Professor Dave notes in his latest video that physicist Sabine Hossenfelder is parroting Peter Thiel's talking points about the alleged slow-down of scientific advancement, and speculates that Hossenfelder is on the Thiel payroll. Something I've been wondering about for years now.
Thiel is of course known for funding Trump. It's very likely he and his network are behind the Trump administration's attacks on science and academia.
The fact that Hossenfelder has decided to support infamous crackpot and Thiel employee Eric Weinstein - often given credit, if you can call it that, for coining the name "Intellectual Dark Web" - is something she would be more likely to do if she, too, was on the Thiel payroll.

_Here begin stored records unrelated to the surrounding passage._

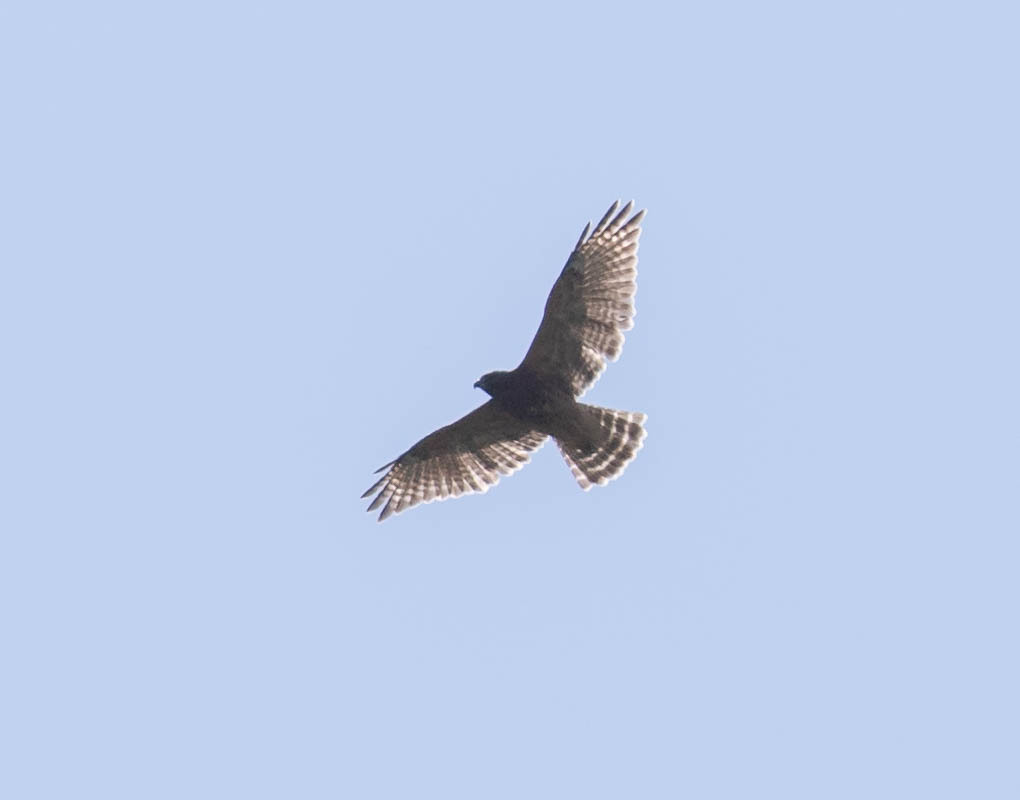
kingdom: Animalia
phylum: Chordata
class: Aves
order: Accipitriformes
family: Accipitridae
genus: Buteo
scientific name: Buteo lineatus
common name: Red-shouldered hawk
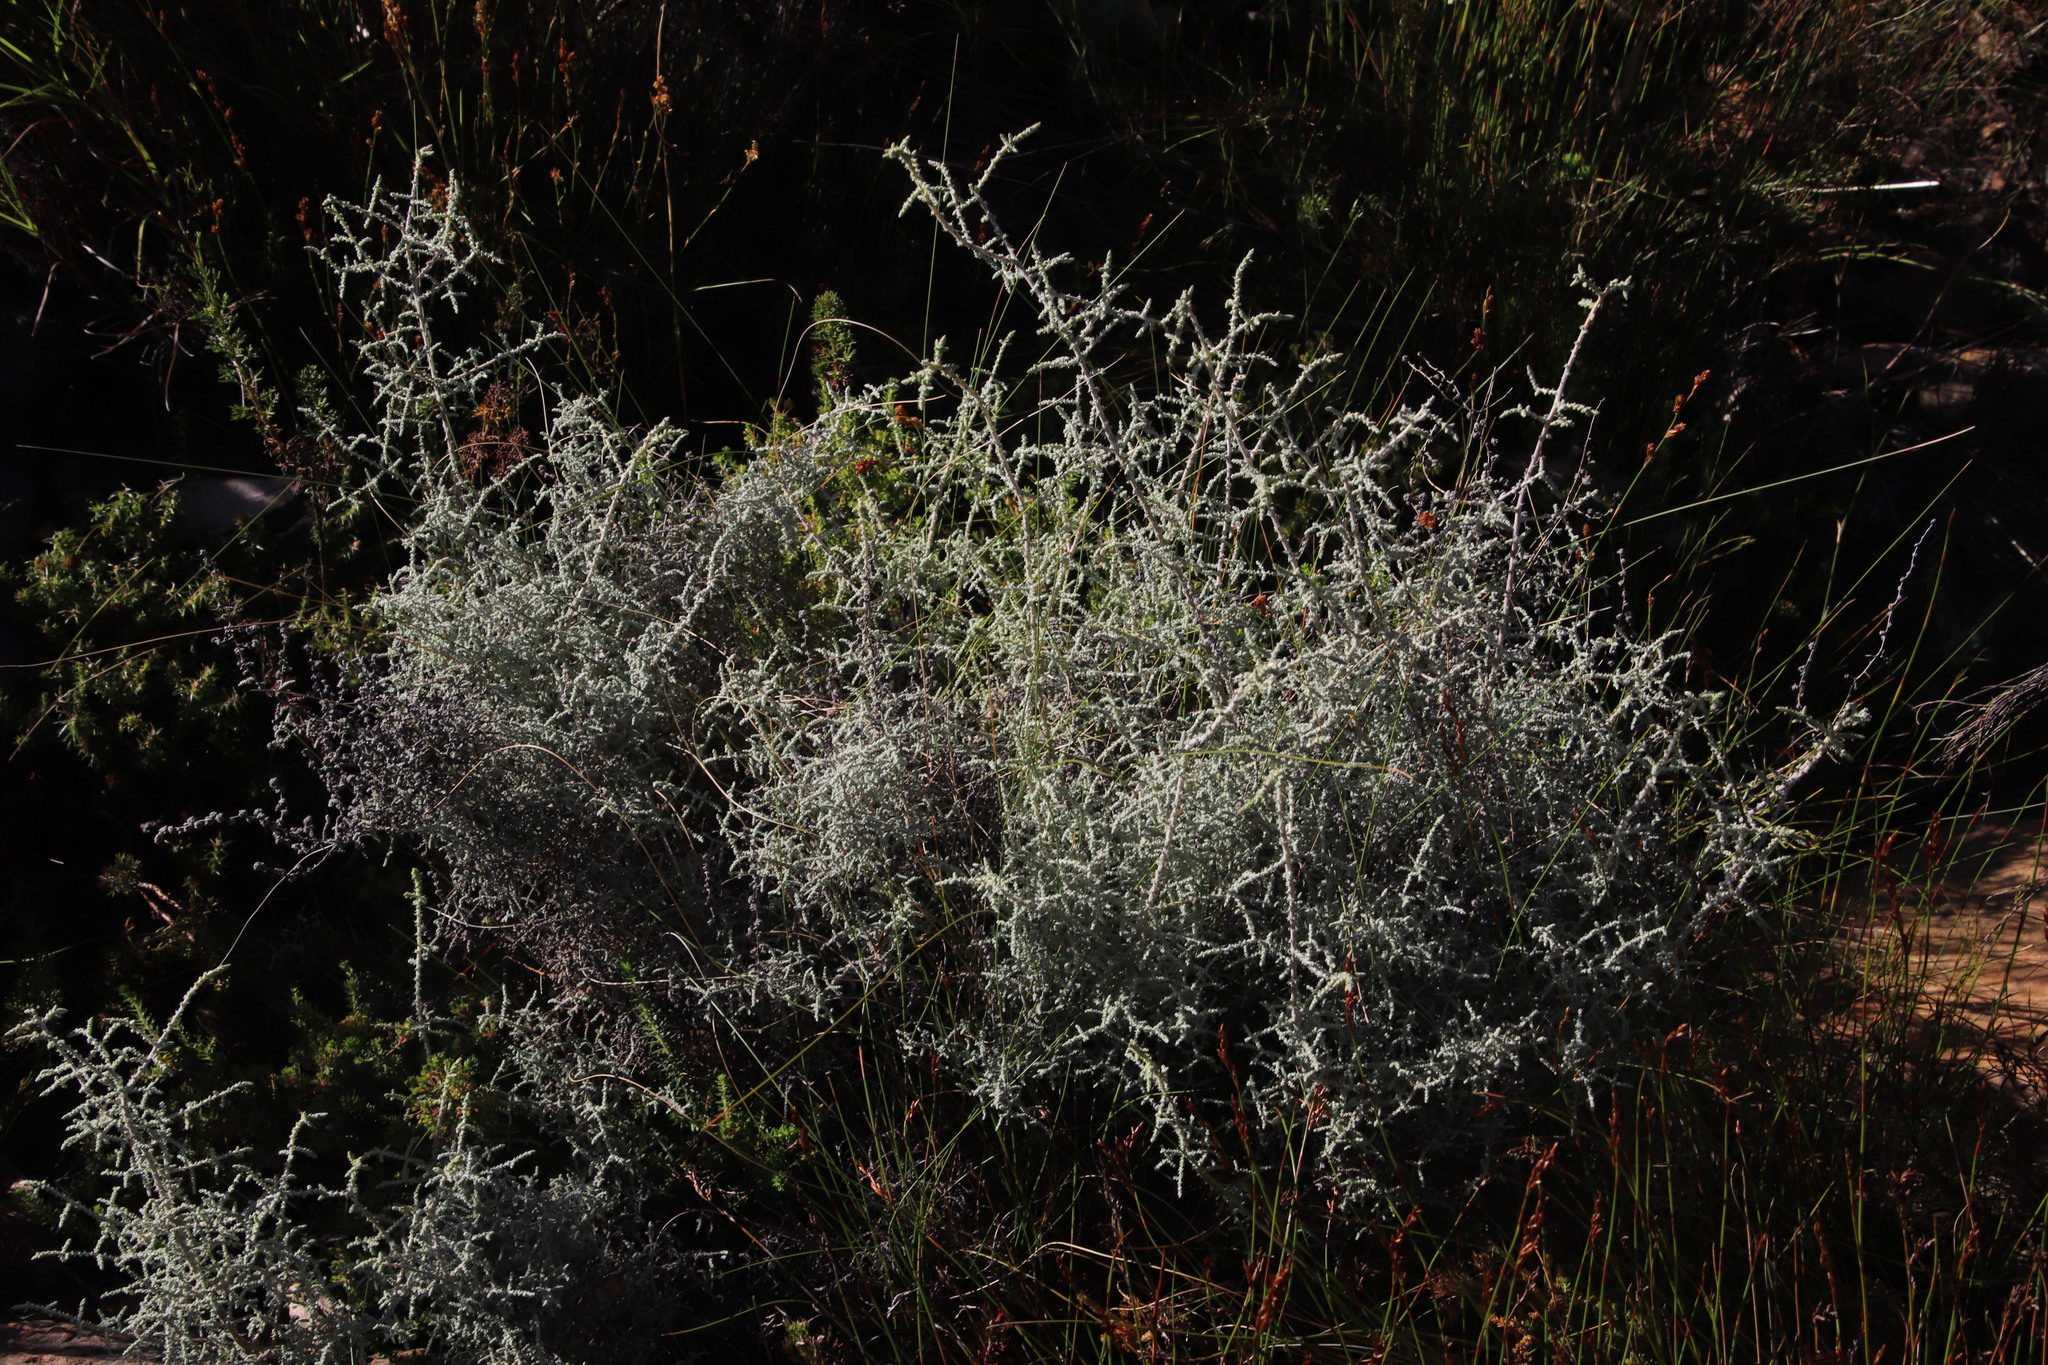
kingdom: Plantae
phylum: Tracheophyta
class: Magnoliopsida
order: Asterales
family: Asteraceae
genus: Seriphium
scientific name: Seriphium plumosum
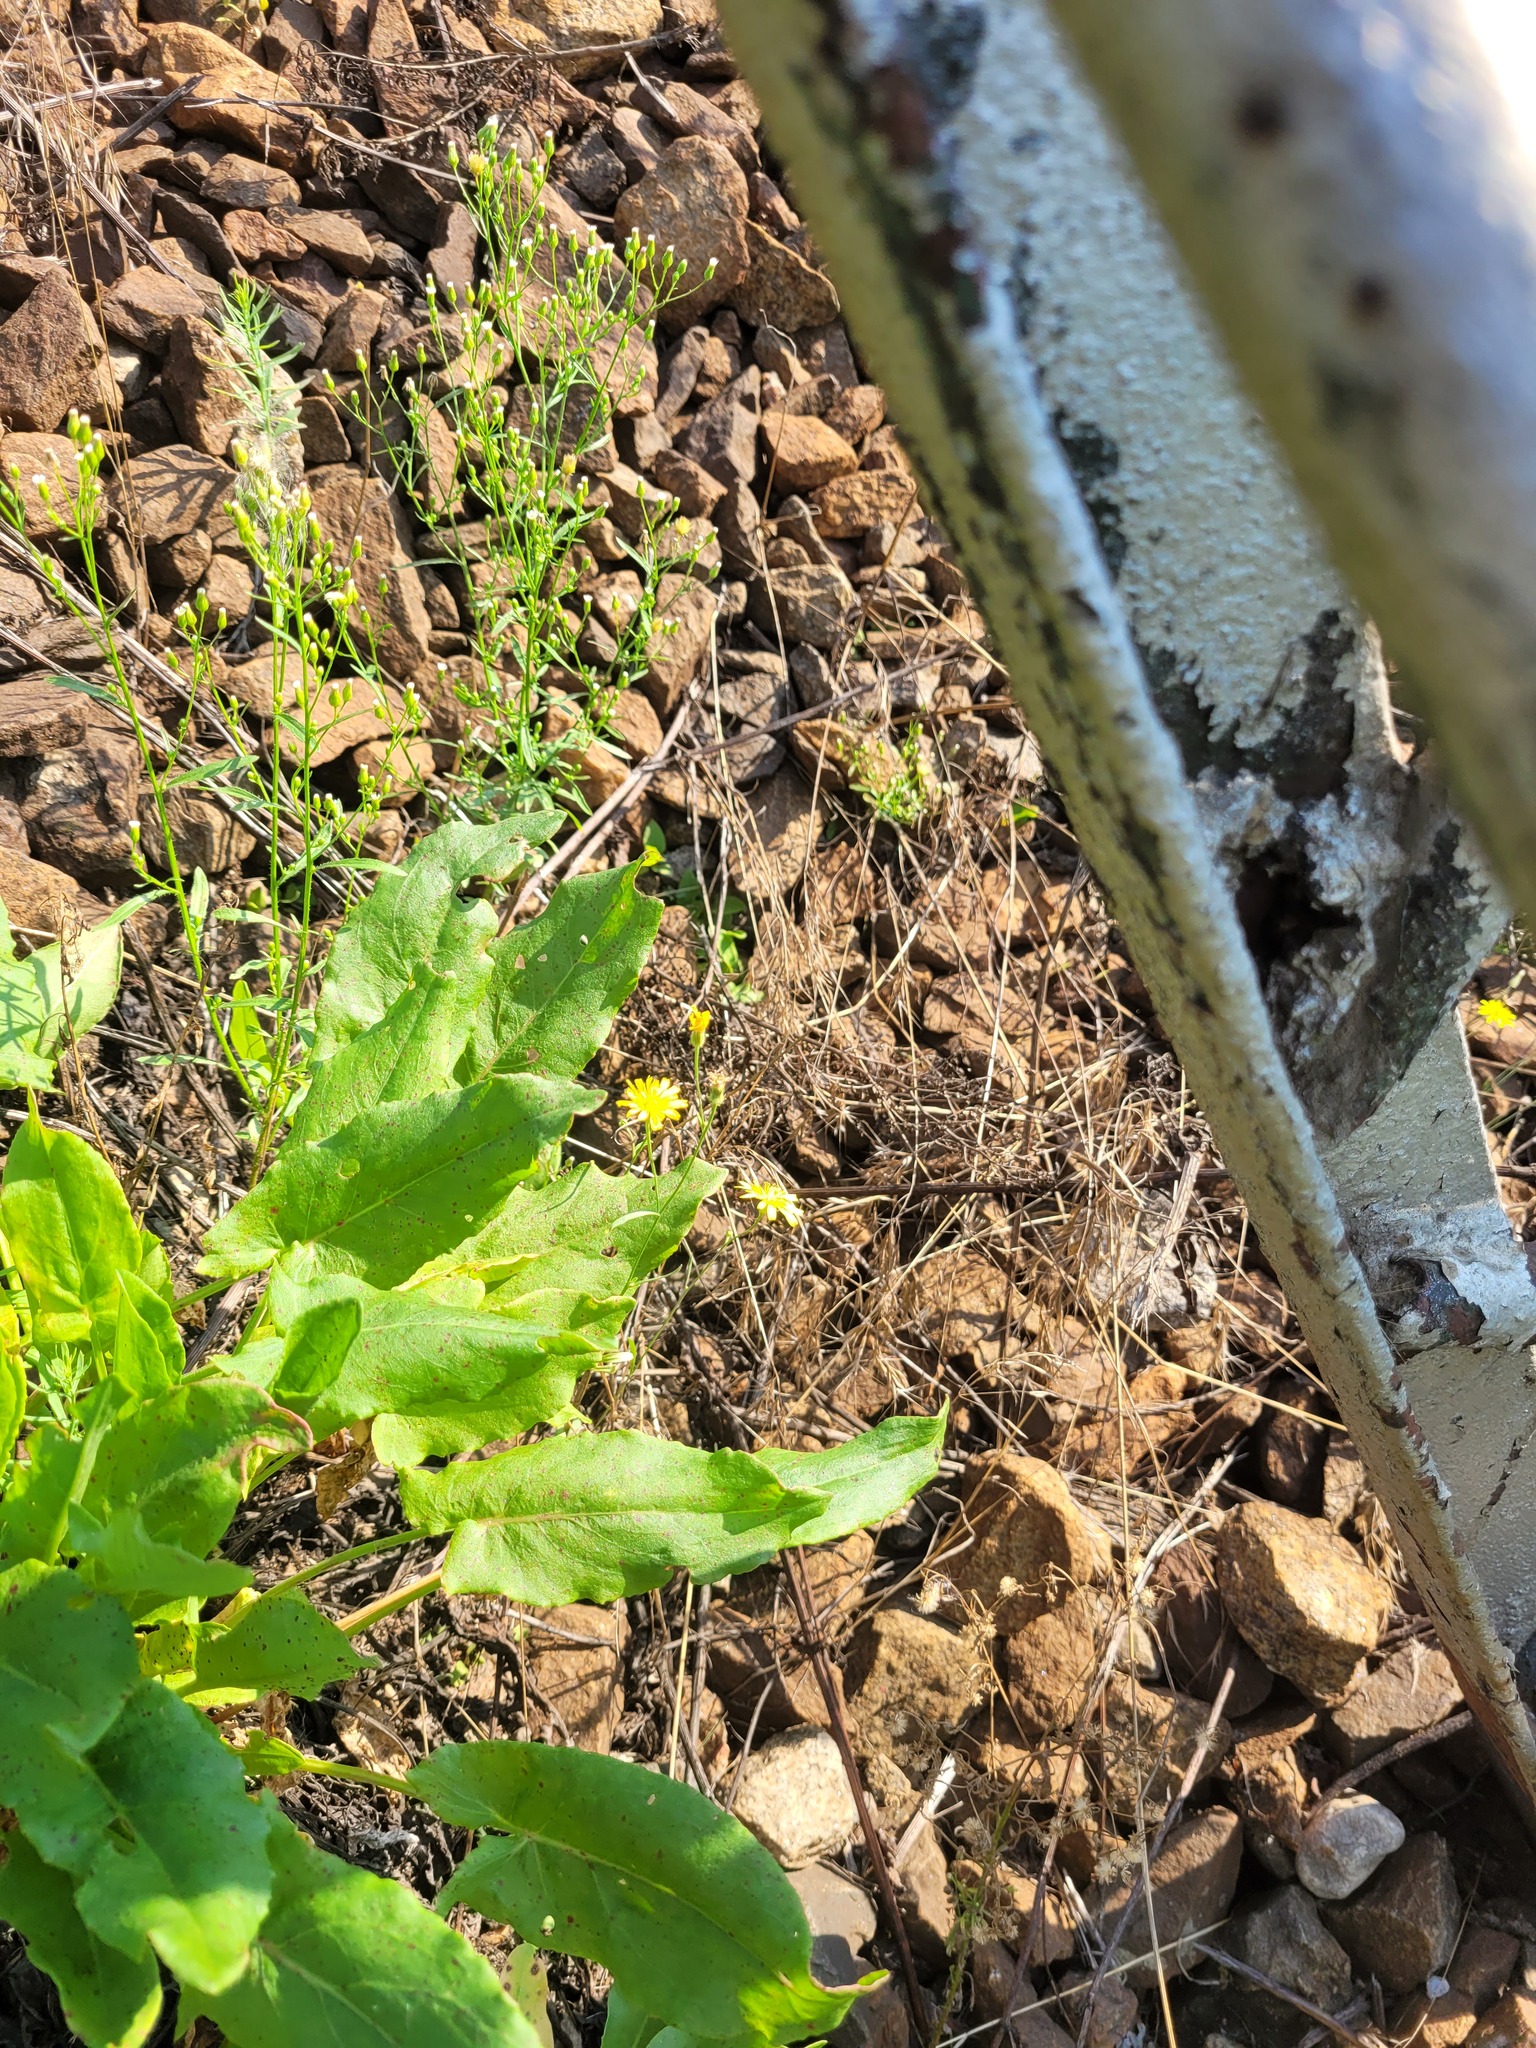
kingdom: Plantae
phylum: Tracheophyta
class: Magnoliopsida
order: Asterales
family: Asteraceae
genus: Crepis
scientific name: Crepis tectorum
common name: Narrow-leaved hawk's-beard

Although I suppose it's possible she decided to torch her science career out of sheer stupidity.
But but if I had if I had to sort of give a single again steelman idea. The best argument for why, why this has been so slow for the last 50 years and I think we have to somehow engage with and take take more seriously. Is that there is something about science and technology that has taken you know very dystopian very destructive turn in the um, in the in the 20th century and there are you know it, it is, it is not we're not in the 18th century 19th century you know rationalist enlightenment age, where it seems to be simply making everything better in every way, all the time. You know, already the two world wars, certainly, certainly the nuclear weapons. You know, on some level suggested that the sort of, I don't know the the the sort of rhetoric of Rousseau or Voltaire about the natural goodness of man was starting to run you know a little bit then by by by the 50s and 60s. And the the the kind of um the kind of history I would tell it's not perfect, but of of the last 70-75 years is this gradually seeped into society. It sort of manifested in different ways, you know um you know, you have a crazy person like Charles Manson, you know, what did he see when he was overdosing, you know, on LSD? He saw that there was going to be a thermonuclear war, and then he decided to become some sort of, you know, anti-hero from Dostoyevski and start killing people because everything was permitted in this world that was headed towards the apocalypse. And there was something like this that seeped in, and this was what gave the environmental movement so much force in the 70s. It's like we have to just slow this down. We have to put some brakes on. Uh and it is it is just the way in which so many of these technologies have this, have this dual use component.